Images with keypoint coordinates =
--------------------------------------------------

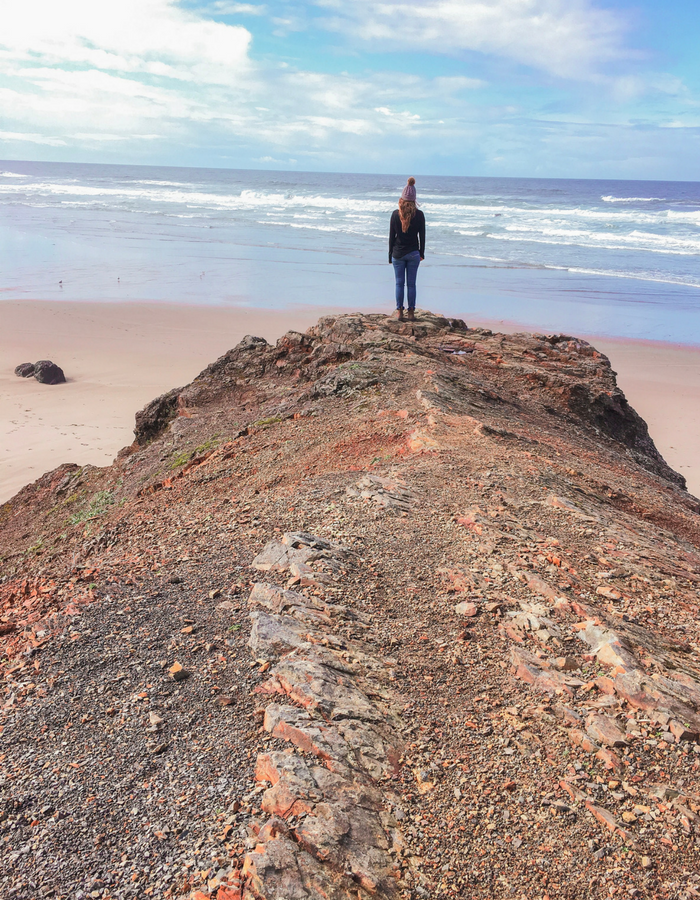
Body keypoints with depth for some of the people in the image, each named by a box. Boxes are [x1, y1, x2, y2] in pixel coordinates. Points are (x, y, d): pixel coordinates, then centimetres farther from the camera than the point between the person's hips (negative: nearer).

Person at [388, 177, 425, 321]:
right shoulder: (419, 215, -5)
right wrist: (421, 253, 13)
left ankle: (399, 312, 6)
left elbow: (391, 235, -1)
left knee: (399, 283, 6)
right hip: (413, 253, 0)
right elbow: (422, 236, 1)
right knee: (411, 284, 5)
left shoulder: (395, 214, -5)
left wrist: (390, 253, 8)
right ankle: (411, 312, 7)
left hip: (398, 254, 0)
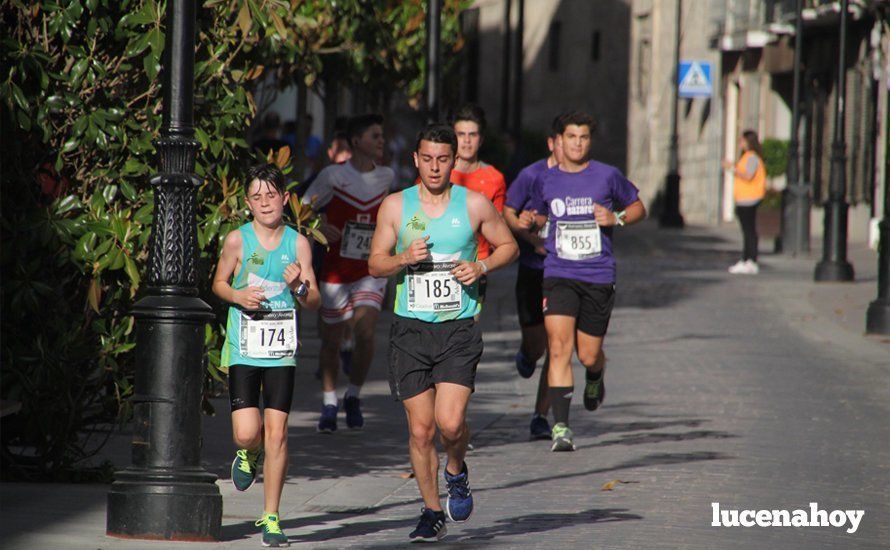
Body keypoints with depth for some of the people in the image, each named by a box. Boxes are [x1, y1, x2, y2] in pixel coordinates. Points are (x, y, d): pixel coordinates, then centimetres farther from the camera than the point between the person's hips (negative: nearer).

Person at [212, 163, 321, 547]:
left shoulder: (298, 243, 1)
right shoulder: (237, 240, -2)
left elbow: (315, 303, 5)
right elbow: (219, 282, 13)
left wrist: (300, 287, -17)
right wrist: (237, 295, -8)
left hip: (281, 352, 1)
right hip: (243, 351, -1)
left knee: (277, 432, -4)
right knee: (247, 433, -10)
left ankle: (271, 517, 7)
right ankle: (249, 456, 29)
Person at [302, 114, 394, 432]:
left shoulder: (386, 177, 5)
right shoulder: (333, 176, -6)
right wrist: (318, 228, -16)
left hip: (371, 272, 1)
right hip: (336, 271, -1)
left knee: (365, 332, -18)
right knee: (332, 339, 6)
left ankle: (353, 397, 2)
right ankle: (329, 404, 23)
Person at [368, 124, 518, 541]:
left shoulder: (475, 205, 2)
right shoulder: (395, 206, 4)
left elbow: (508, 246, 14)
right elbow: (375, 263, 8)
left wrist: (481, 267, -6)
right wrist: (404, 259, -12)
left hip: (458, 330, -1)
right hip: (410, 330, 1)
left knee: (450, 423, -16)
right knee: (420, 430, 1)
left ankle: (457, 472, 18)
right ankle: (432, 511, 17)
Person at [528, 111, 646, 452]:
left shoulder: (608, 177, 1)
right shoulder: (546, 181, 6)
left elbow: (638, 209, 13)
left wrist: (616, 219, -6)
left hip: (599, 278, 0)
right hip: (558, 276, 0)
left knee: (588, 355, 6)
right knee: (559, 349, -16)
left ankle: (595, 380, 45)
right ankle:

--------------------------------------------------

PROBLEM DETAILS = From the records above, quote only the lines running from the line with "right knee: (420, 430, 1)" to the line with "right hip: (558, 276, 0)", both lines included.

OUTPUT OF THE TASK =
right knee: (420, 430, 1)
left ankle: (457, 472, 18)
right ankle: (432, 511, 17)
Person at [528, 111, 646, 452]:
left shoulder: (608, 177, 1)
right shoulder: (546, 181, 6)
left elbow: (638, 209, 13)
left wrist: (616, 219, -6)
left hip: (599, 278, 0)
right hip: (558, 276, 0)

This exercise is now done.